Virgin Atlantic Removes Cabin Crew Make-Up Policy

Virgin Atlantic recently announced that it is changing its dress code, so that for female employees, makeup will no longer be mandatory and trousers will be issued automatically.

Dress-code rules which apply solely to female members of staff seem somewhat outdated in 2019. This is especially true of those rules which are stereotypically associated with females, such as compulsory makeup or high heeled shoes.

However, such rules are still common place in many longer-established airlines. While the move by Virgin may simply reflect its desire to be seen as a more progressive company – we consider whether a uniform policy which has different rules for women and men can be legal regardless of whether it seems fair or not.

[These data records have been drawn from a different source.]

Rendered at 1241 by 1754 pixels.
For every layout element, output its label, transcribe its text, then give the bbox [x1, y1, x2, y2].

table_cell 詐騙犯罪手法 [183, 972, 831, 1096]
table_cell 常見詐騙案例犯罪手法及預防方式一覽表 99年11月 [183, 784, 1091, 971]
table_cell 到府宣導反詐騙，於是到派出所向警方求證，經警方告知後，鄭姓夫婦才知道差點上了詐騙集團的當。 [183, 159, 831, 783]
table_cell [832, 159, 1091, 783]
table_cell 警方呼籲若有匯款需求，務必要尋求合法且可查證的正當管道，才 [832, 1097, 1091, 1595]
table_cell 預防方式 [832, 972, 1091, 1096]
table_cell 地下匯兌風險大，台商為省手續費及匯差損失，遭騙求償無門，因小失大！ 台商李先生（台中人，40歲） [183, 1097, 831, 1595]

Gender specific dress codes in the workplace

Many employers have some sort of dress code, whether it is stated in the contract or has become accepted by practice. The current general legal position is that a dress code policy can be gender specific as long as it is applied in an even-handed and non-discriminatory way. Accordingly, for discrimination to be established, it is not necessary to show that genders are treated differently, but that the treatment afforded to one gender is less favorable than the treatment accorded to the other. The courts have described at some length that asking men to wear makeup could therefore be discriminatory as it would require them to act in a way seen as ‘unconventional’. In other words, there can be a requirement for all members of staff to present a ‘smart’ image, and if this means that women must wear makeup, then the stance of the law is that this is not discrimination, because women wearing makeup doesn’t go against ‘the norm.’

Obviously where there are gender specific dress code requirements there is always a risk of discrimination as each legal decision is determined on its own set of facts.

What this means in practice

What the law states and how a company may wish to present itself to its staff or the public, are growing increasingly different in this area. Arguably, societal attitudes have come a long way over even the last few years. Virgin Atlantic’s decision is a perfect example of this. While compulsory makeup for women may not (yet) be discriminatory in the eyes of the law, as a business, it may be increasingly difficult to argue that mandatory makeup for women is a requirement of a ‘professional’ image. Indeed, while Virgin Atlantic has drummed up some positive publicity with the relaxation of its dress-code, the opposite could be a real possibility for a company wishing to make its dress-code more gender specific or continue with its existing requirements for skirts, high heels and make up.

We are sure that other companies will follow Virgin Atlantic’s decision. We are also sure that it won’t be long before there’s a high profile legal case brought by an employee who feels discriminated against due his/her employer’s gender specific dress code.